- Genre: Drama, supernatural
- Created by: R. J. Lackie
- Written by: R. J. Lackie
- Directed by: Jared Pelletier
- Starring: Torri Higginson; Cara Gee; Clara Pasieka; Thomas Antony Olajide;
- Country of origin: Canada
- Original language: English
- No. of seasons: 1
- No. of episodes: 33

Production
- Executive producers: Jay Bennett; Christina Jennings; Scott Garvie;
- Producers: Stephanie Ouaknine; Melanie Windle; Smokebomb Entertainment;
- Cinematography: Kristofer Bonnell
- Editor: Ben Lawrence
- Running time: 3–16 minutes

Original release
- Network: KindaTV
- Release: July 4 – September 9, 2016

= Inhuman Condition (web series) =

Canadian web series

Inhuman Condition is a Canadian web series created and written by R. J. Lackie, directed by Jared Pelletier, and starring Torri Higginson. The series premiered on the KindaTV YouTube channel on 4 July 2016. The series takes place in a world where the supernatural is an accepted part of life, and follows the story of a therapist who focuses on supernatural patients. The series was selected for funding the Independent Production Fund in 2014.

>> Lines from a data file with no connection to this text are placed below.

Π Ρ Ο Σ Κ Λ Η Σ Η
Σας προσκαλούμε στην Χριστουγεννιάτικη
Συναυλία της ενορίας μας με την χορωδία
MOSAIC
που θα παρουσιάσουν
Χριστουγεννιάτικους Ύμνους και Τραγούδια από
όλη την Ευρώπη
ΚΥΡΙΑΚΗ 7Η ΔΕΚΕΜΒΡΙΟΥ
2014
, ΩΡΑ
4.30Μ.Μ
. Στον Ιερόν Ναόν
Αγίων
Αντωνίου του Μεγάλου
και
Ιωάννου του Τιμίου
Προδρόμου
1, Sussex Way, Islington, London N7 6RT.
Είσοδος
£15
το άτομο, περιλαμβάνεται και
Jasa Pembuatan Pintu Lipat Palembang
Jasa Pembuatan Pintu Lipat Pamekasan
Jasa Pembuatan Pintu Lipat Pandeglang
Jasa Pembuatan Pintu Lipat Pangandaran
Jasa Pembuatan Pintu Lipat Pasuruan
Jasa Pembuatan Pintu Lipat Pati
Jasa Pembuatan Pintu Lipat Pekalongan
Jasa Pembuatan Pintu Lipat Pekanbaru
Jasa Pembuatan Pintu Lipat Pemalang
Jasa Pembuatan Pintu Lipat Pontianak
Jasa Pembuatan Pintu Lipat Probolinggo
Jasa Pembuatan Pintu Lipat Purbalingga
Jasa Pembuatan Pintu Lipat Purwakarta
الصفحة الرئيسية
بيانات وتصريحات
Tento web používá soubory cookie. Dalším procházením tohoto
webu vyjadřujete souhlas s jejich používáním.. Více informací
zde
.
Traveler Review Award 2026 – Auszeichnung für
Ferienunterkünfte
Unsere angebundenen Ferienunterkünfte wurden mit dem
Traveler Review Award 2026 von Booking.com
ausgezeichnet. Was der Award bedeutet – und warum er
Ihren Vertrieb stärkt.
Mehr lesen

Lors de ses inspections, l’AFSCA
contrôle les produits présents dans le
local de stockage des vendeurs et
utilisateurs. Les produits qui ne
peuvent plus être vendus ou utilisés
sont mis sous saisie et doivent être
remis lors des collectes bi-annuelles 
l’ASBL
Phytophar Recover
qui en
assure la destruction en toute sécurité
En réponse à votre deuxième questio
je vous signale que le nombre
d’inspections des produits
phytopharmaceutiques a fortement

The first season consisted of 33 three-to-sixteen minute episodes, which streamed on KindaTV.

==Plot==

The series follows Dr. Michelle Kessler, a therapist who specializes in providing support to people with superhuman abilities, such as the anxious and vulnerable Tamar, whose mysterious and supernatural affliction lead her to accidentally murder 306 people as a child, and Clara, whose unique disease will eventually cause her to devolve into a zombie.

==Episodes==
The first season of Inhuman Condition consisted of 33 episodes.

==Characters==

=== Main ===

- Dr. Michelle Kessler (played by Torri Higginson) is the protagonist of Inhuman Condition.
- Tamar (played by Cara Gee)
- Clara Walker (played by Clara Pasieka)
- Robert "Linc" Lincoln (played by Thomas Antony Olajide)

=== Recurring ===
- William Bader (played by Shaun Benson)
- Graham (played by Robin Dunne)
- Mira (played by Niamh Wilson)
- Rachel (played by Angela Asher)
- Frank (played by Murray Urquhart)
- Cal Tulley (played by Wesley French)

==Reception==

The series has been called "a step forward for the medium" of web series by Bloody Disgusting, and drew praise from AfterEllen and others.

At the 5th Canadian Screen Awards, the series received a nomination under the Digital Media category for Best Original Program or Series, Fiction.